Au vu de ce qui précède, c'est à juste titre que le premier juge a retenu que les conditions de forme prévues à l'art. 17 al. 2 CPC n'étaient pas réunies et partant s'est déclaré incompétent à raison du lieu pour connaître de la demande en paiement déposée par l'appelante.
Dans la mesure où l'examen de la compétence à raison du lieu des tribunaux genevois s'est fait sur la base des allégués, moyens et conclusions de la demande, l'audition du témoin demandé par l'appelante ne se justifie pas.

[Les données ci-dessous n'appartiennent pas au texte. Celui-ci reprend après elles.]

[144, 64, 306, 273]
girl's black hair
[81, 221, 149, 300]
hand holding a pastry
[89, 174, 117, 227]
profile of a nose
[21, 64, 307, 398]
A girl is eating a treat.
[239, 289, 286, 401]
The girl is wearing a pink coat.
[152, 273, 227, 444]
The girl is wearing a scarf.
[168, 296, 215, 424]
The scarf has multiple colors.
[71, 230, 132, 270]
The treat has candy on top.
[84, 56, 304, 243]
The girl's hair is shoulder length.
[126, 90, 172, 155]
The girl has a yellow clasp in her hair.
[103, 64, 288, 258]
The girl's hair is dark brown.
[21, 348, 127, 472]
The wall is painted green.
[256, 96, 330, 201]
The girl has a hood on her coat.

Le jugement entrepris sera en conséquence confirmé.
- Les frais judiciaires de l'appel seront arrêtés à 1'300 fr. (art. 17 et 35 du Règlement fixant le tarif des frais en matière civile - RTFMC) et mis à la charge de l'appelante qui succombe (art. 106 al. 1 CPC). Ils seront entièrement compensés avec l'avance de frais, d'un montant correspondant, opérée par cette dernière, laquelle reste acquise à l'Etat de Genève (art. 111 al. 1 CPC).

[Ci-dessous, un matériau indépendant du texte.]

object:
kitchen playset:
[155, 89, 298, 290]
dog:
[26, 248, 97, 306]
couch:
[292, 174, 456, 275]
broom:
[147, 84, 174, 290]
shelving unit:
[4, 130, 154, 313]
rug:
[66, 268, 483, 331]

L'appelante sera par ailleurs condamnée à s'acquitter des dépens d'appel de l'intimée, lesquels seront arrêtés à 1'200 fr., débours et TVA inclus (art. 84, 85 et 90 RTFMC; art. 25 et 26 al. 1 LaCC).
PAR CES MOTIFS, La Chambre civile :
A la forme :
Déclare recevable l'appel interjeté par A______ SA contre le jugement JTPI/10239/2018 rendu le 26 juin 2018 par le Tribunal de première instance dans la cause C/19786/2017-2.
Au fond :
Confirme le jugement entrepris.
Déboute les parties de toutes autres conclusions.
Sur les frais :
Arrête les frais judiciaires de l'appel à 1'300 fr. et dit qu'ils sont entièrement compensés avec l'avance de frais fournie par A______ SA, laquelle reste acquise à l'Etat de Genève.

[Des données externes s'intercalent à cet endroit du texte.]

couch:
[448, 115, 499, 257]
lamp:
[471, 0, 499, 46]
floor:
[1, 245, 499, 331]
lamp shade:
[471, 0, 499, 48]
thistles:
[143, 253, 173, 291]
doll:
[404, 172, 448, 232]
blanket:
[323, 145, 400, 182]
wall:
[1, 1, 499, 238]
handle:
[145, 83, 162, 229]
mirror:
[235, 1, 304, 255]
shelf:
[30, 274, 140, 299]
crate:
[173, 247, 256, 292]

Met ces frais à la charge de A______ SA.
Condamne A______ SA à payer à B______ SA la somme de 1'200 fr. à titre de dépens d'appel.
Siégeant :
Monsieur Laurent RIEBEN, président; Monsieur Patrick CHENAUX, Madame Fabienne GEISINGER-MARIETHOZ, juges; Madame Sophie MARTINEZ, greffière.
Le président :
Laurent RIEBEN
La greffière :
Sophie MARTINEZ
Indication des voies de recours :
Le Tribunal fédéral connaît, comme juridiction ordinaire de recours, des recours en matière civile; la qualité et les autres conditions pour interjeter recours sont déterminées par les art. 72 à 77 et 90 ss de la loi sur le Tribunal fédéral du 17 juin 2005 (LTF; RS 173.110). Il connaît également des recours constitutionnels subsidiaires; la qualité et les autres conditions pour interjeter recours sont déterminées par les art. 113 à 119 et 90 ss LTF. Dans les deux cas, le recours motivé doit être formé dans les trente jours qui suivent la notification de l'expédition complète de l'arrêt attaqué. L'art. 119 al. 1 LTF prévoit que si une partie forme un recours ordinaire et un recours constitutionnel, elle doit déposer les deux recours dans un seul mémoire.
Le recours doit être adressé au Tribunal fédéral, 1000 Lausanne 14.
Valeur litigieuse des conclusions pécuniaires au sens de la LTF inférieure à 30'000 fr.